## Text for analysis
>>>>>

So that ends the story of my most memorable interview.

A Walk Around the Block

Due to various staff illnesses, injuries and days off yesterday, I was scheduled to be in the sorting room for 3 hours straight.  That much time in the room is exhausting and you really have to watch for repetitive stress injuries when you’re there so much.

One of my staff noticed that I’d been in the room for awhile and asked if I’d had dinner.  When I said no, she asked if I’d brought anything.  Well… no, but I brought some granola bars.  She ran out and grabbed some Chinese food – her treat!  So sweet!  I ate it in the room at the staff computer because it was slow.

Then an hour later she came back and asked if I’d had my 30 minute lunch break yet.  No, but that’s OK I’d been sitting a lot and it’d been quiet.  She kicked me out!  Told me to go!  When I protested she said “Don’t make me worry about you.  I’m going to pull the mom card.”  So I went for a walk since she’d been nice enough to bring me dinner earlier.

About half way around the block I looked towards the library and noticed 3 or 4 Sheriff’s cars with lights on.  I couldn’t tell if they were parked behind the drugstore or in front of the library, but I worried.  I worried even worse when I realized that I couldn’t take the shortcut path to get back quicker because it had been closed for construction.  I started by walking quicker, but the more I walked the more I worried until I started jogging.  I made it back to the library in no time only to discover that I worried for nothing.  The Sheriffs were at the drugstore.  I wasn’t out of breath or overly sweaty and the staff had no idea of my temporary worry/insanity.

<<<<<

## Extracted material
>>>>>

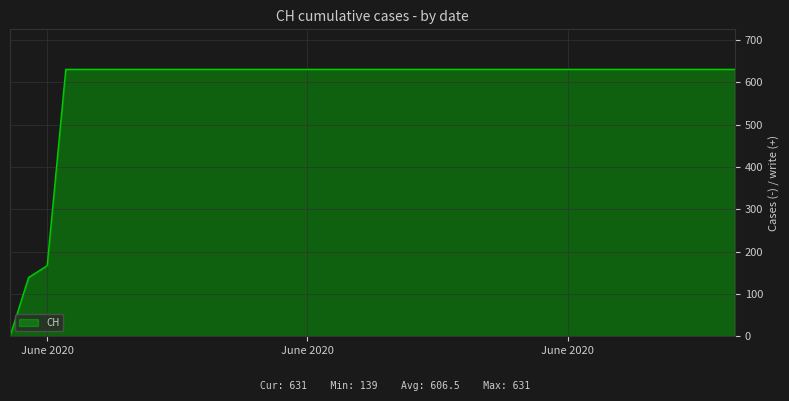

How many values are above zero?

39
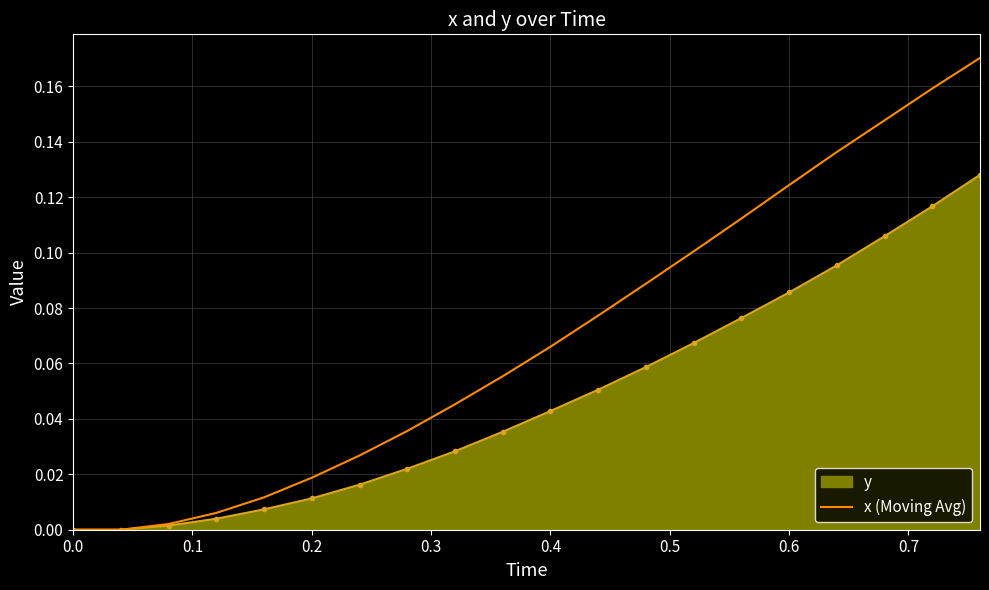

Which series has the widest spread of values?

x (Moving Avg)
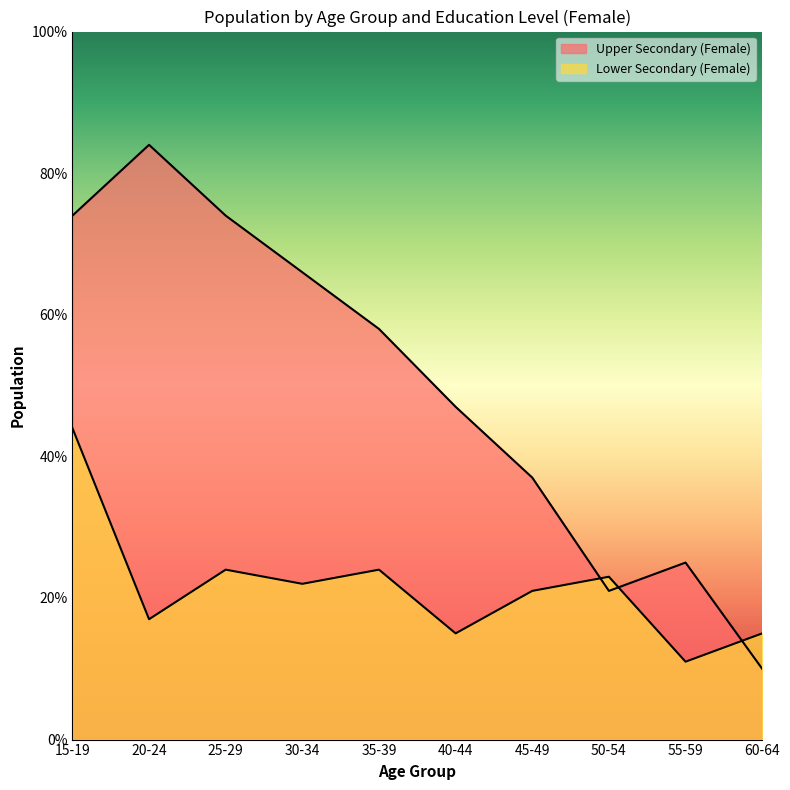

How many series are shown in this chart?

2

<<<<<

## Task to carry out
Please list every question that the staff member asks the writer in "A Walk Around the Block."

## Finished exercise
- Whether the writer had eaten dinner
- Whether the writer had brought anything to eat
- Whether the writer had taken the 30-minute lunch break yet